Electionland, the initiative spearheaded by ProPublica in which news organisations, universities and technology companies collaborated to cover voting issues at the US election polls, had a breaking news desk structure at its pop-up newsroom based in New York.
Each team performed a specific role in finding, verifying, processing and distributing the data that came from a variety of sources and that was ultimately turned into leads for local reporters around the US, said Scott Klein, deputy managing editor at ProPublica.
The newsroom had: feeders, who were mainly journalism students who were monitoring social media and verifying the issues voters were flagging; catchers, a group of professional journalists from ProPublica and other news organisations who were looking for patterns and breaking up the issues according to area; and the national desk, which had reporters writing stories about the leads.

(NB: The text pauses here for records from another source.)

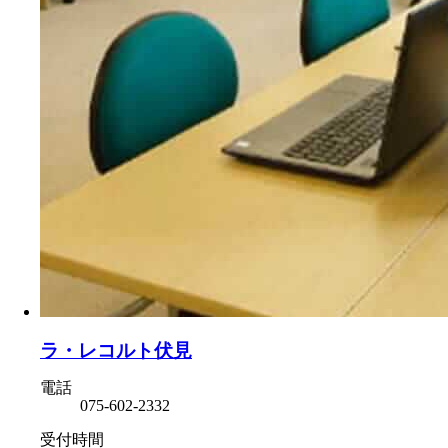
ラ・レコルト伏見
電話
075-602-2332
受付時間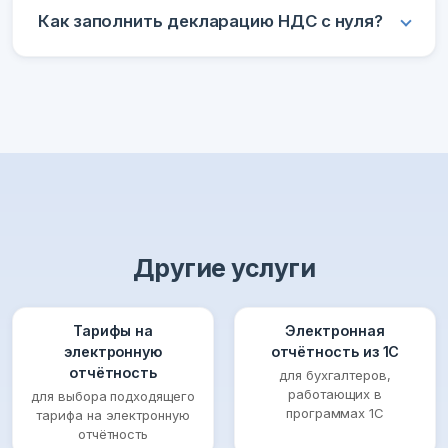
Как заполнить декларацию НДС с нуля?
Другие услуги
Тарифы на
Электронная
электронную
отчётность из 1С
отчётность
для бухгалтеров,
работающих в
для выбора подходящего
программах 1С
тарифа на электронную
отчётность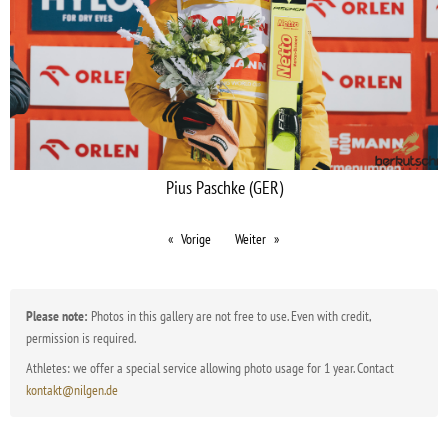
Pius Paschke (GER)
Vorige
Weiter
Please note:
Photos in this gallery are not free to use. Even with credit,
permission is required.
Athletes: we offer a special service allowing photo usage for 1 year. Contact
kontakt@nilgen.de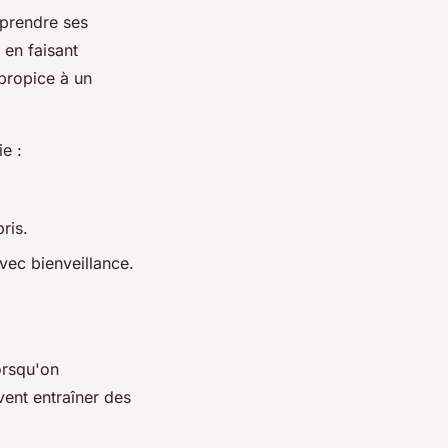
mprendre ses
 en faisant
propice à un
e :
ris.
vec bienveillance.
orsqu'on
ent entraîner des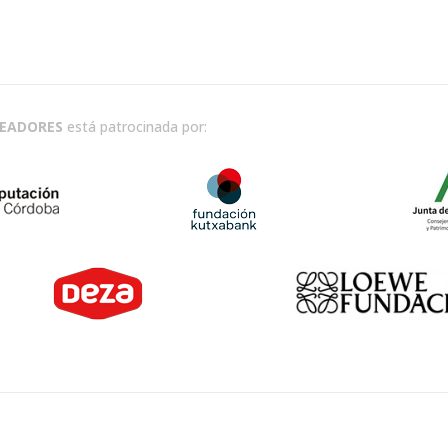
READORES
está patrocinada por: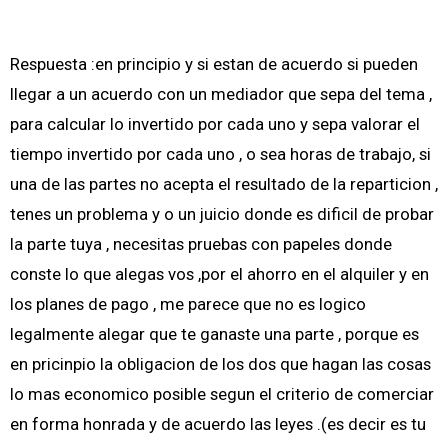
Respuesta :en principio y si estan de acuerdo si pueden
llegar a un acuerdo con un mediador que sepa del tema ,
para calcular lo invertido por cada uno y sepa valorar el
tiempo invertido por cada uno , o sea horas de trabajo, si
una de las partes no acepta el resultado de la reparticion ,
tenes un problema y o un juicio donde es dificil de probar
la parte tuya , necesitas pruebas con papeles donde
conste lo que alegas vos ,por el ahorro en el alquiler y en
los planes de pago , me parece que no es logico
legalmente alegar que te ganaste una parte , porque es
en pricinpio la obligacion de los dos que hagan las cosas
lo mas economico posible segun el criterio de comerciar
en forma honrada y de acuerdo las leyes .(es decir es tu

The technology used for Electionland included Check, a content management system dedicated to social media verification from Meedan; Slack; and Google Trends. ProPublica developers also created a platform called Landslide, which collected all the data coming in from sources other than social media, including texts, voter respones from online forms, and call center information.
The Organised Crime and Corruption Reporting Committee (OCCRP) has two or three dozen member centres across Eastern Europe. Friedrich Lindenberg, data journalist at OCCRP, said it's not always easy to find out if the issue someone is investigating has already been covered by other participating journalists.
He has been focusing on the relationship between archive content and stories and ways to connect the two.
For OCCRP's Laundromat investigation into money laundering, for example, could the database be run against Panama Papers data about company registrations or an older story about money laundering to reveal any connections?
"For these 'follow the money' type of investigations, there are story atoms: these are people, companies, documents, events.
"Investigative journalism in this context is about finding ways to connect them."